DABは双方向DC-DCコンバータの一種(絶縁型の代表)です。双方向DC-DCコンバータには非絶縁型(双方向昇降圧チョッパ)もあり、DABはそのうち高周波トランスで絶縁するタイプを指します。
非絶縁型と絶縁型はどう選びますか?
小型・低コスト・同電位で良いなら非絶縁型、安全性や大きな電位差・ノイズ絶縁が必要なら絶縁型(DAB等)が適します。用途の要求に応じて選定します。
なぜ双方向が必要なのですか?
EVのV2G/V2Hや蓄電システムのように「充電も放電も」必要な用途では、1回路で双方向に流せると装置を小型・低コストにできます。

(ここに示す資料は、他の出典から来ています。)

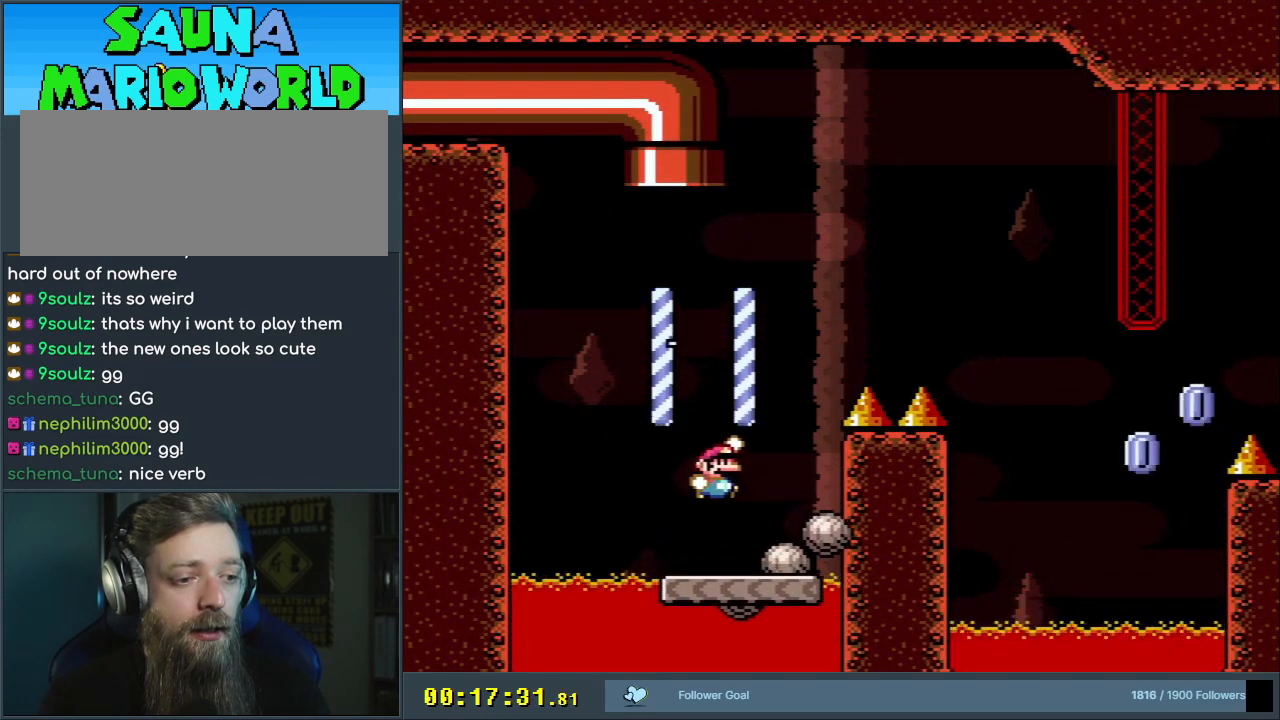
{"buttons": ["B", "Y"], "events": [[417, "DPAD_RIGHT", "up"]]}
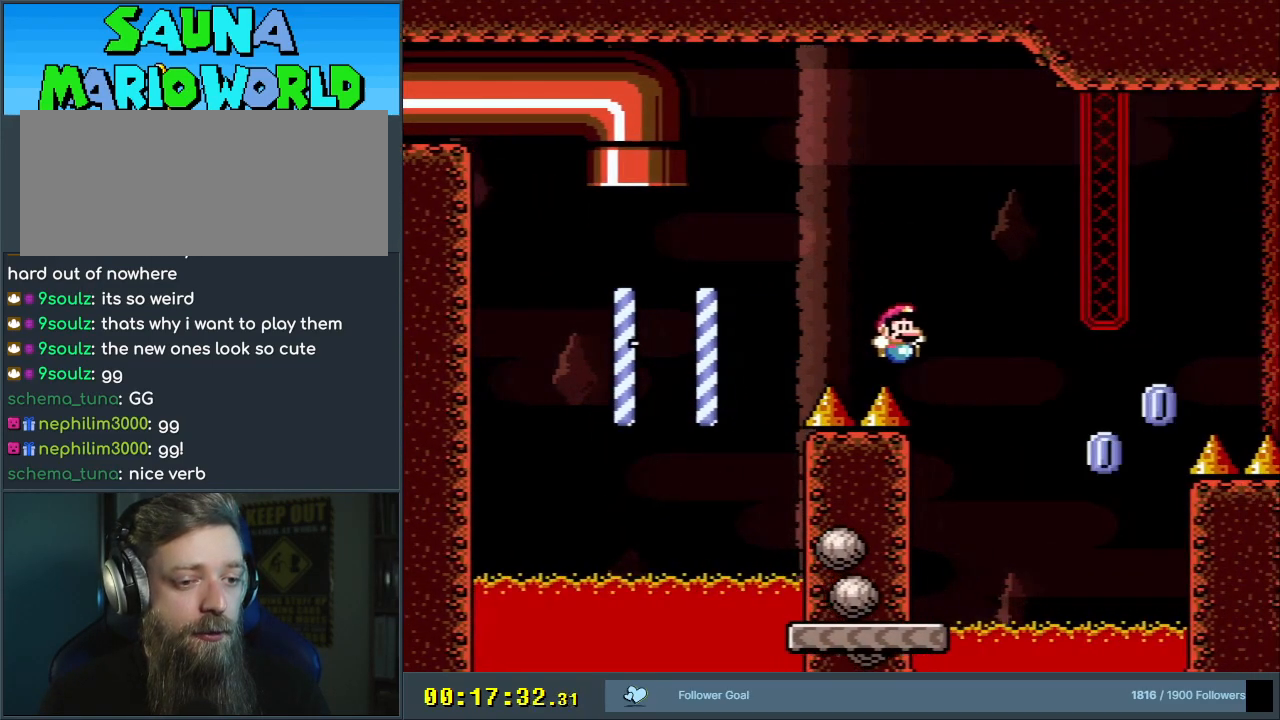
{"buttons": ["A"], "events": [[50, "DPAD_LEFT", "down"], [183, "DPAD_LEFT", "up"], [200, "X", "down"], [233, "B", "up"], [233, "Y", "up"], [450, "X", "up"], [483, "A", "down"]]}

回生エネルギーの回収にも役立ちます。
DAB・双方向コンバータ向け高周波トランスのご相談
漏れインダクタンスを作り込むカスタム設計。試作1台から量産まで対応します。
まとめ
- 双方向DC-DCコンバータは、直流を変換しつつ電力を両方向に流せる回路。
- 非絶縁型(双方向昇降圧)と絶縁型(DAB等・高周波トランスで絶縁)に大別。
- EVのV2G/V2H・蓄電・回生で活躍。絶縁型の性能は高周波トランスの設計が決める。